SET OF TASKS →
1. In the article on South Carolina's same-sex marriage ruling, rewrite the part that opens with "The state then" and closes with "prosecution at play).", replacing "Gergel" with "Judge Gergel".
2. Pick up the article on South Carolina's same-sex marriage ruling right after its final sentence and keep writing it.

By Mark Wilson, Esq. on November 12, 2014 | Last updated on March 21, 2019

So that makes how many now? Notwithstanding what the Sixth Circuit thinks, Judge Richard Gergel of the U.S. District Court for the District of South Carolina has come to the now-unsurprising conclusion that the state's ban on same-sex marriage is unconstitutional.

In a referendum approved by 78 percent of voters, South Carolina amended its constitution in 2006 to prevent the state from recognizing any marriage other than that between one man and one woman. Gergel's order makes his the 52nd court to strike same-sex marriage bans since U.S. v. Windsor, according to Freedom to Marry.

Procedural Hurdles

Every same-sex marriage case has its twists and turns, and South Carolina threw a bevy of procedural challenges at the plaintiffs -- a same-sex couple who just wanted to get married. They applied to a local probate judge, but the Attorney General of South Carolina asked the state supreme court to intervene. It did, enjoining the issuance of a marriage license pending the outcome of the case in federal district court.

So what procedural hurdles have we got here? Eleventh Amendment immunity? That's a good one -- in the sense that it's a good joke. The Eleventh Amendment doesn't prohibit injunctive relief against a state officer. Though the Attorney General and Republican Gov. Nikki Haley claimed the case couldn't proceed against them, the court said it certainly could, as they were in charge of enforcing the law, making them proper defendants.

The state then tried to invoke the Rooker-Feldman doctrine, which prohibits the loser in state court to get a federal district court to review the decision of the state court. That doesn't apply here, Gergel said, because the state supreme court never entered a final order. The state also tried to invoke the Younger abstention doctrine, but didn't explain how it applied (spoiler alert: it doesn't, because there's no criminal prosecution at play).

SOURCE DATA →
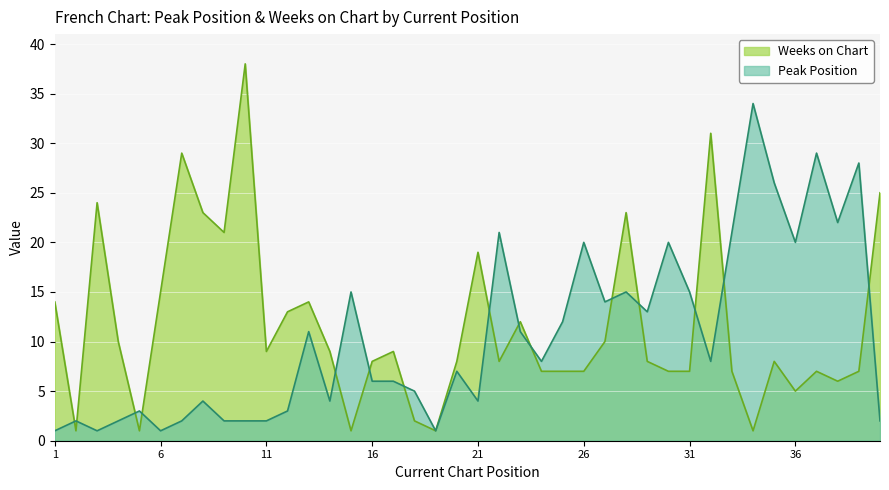

Does the chart display data point markers on the line(s)?

No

TASK RESULTS →
1.
The state then tried to invoke the Rooker-Feldman doctrine, which prohibits the loser in state court to get a federal district court to review the decision of the state court. That doesn't apply here, Judge Gergel said, because the state supreme court never entered a final order. The state also tried to invoke the Younger abstention doctrine, but didn't explain how it applied (spoiler alert: it doesn't, because there's no criminal prosecution at play).

2.
Sixth Circuit? Where Do You Think You Are?

After knocking down the state's flimsy procedural defenses, the court got to the meat: Citing to the great weight of judicial opinion -- as well as Bostic v. Schaefer, which South Carolina courts are bound by -- the court found the state's law unconstitutional. Baker v. Nelson? The court here agreed with the overwhelming majority of other same-sex marriage opinions in concluding that Baker was a footnote in time, de facto overruled by the subsequent "doctrinal developments" that the Sixth Circuit sniffed at.

Speaking of the Sixth Circuit, the state did bring up that opinion, but the district court in this case found that DeBoer's heavy emphasis on "respect for state and voter prerogatives" was foreclosed by Bostic, which upheld the role of the judiciary as protector of individual rights, regardless of what voters believed.

The one thing the court did is grant a brief stay to allow the state to appeal to the Fourth Circuit. Otherwise, same-sex marriage carries the day in South Carolina as of November 20 at noon.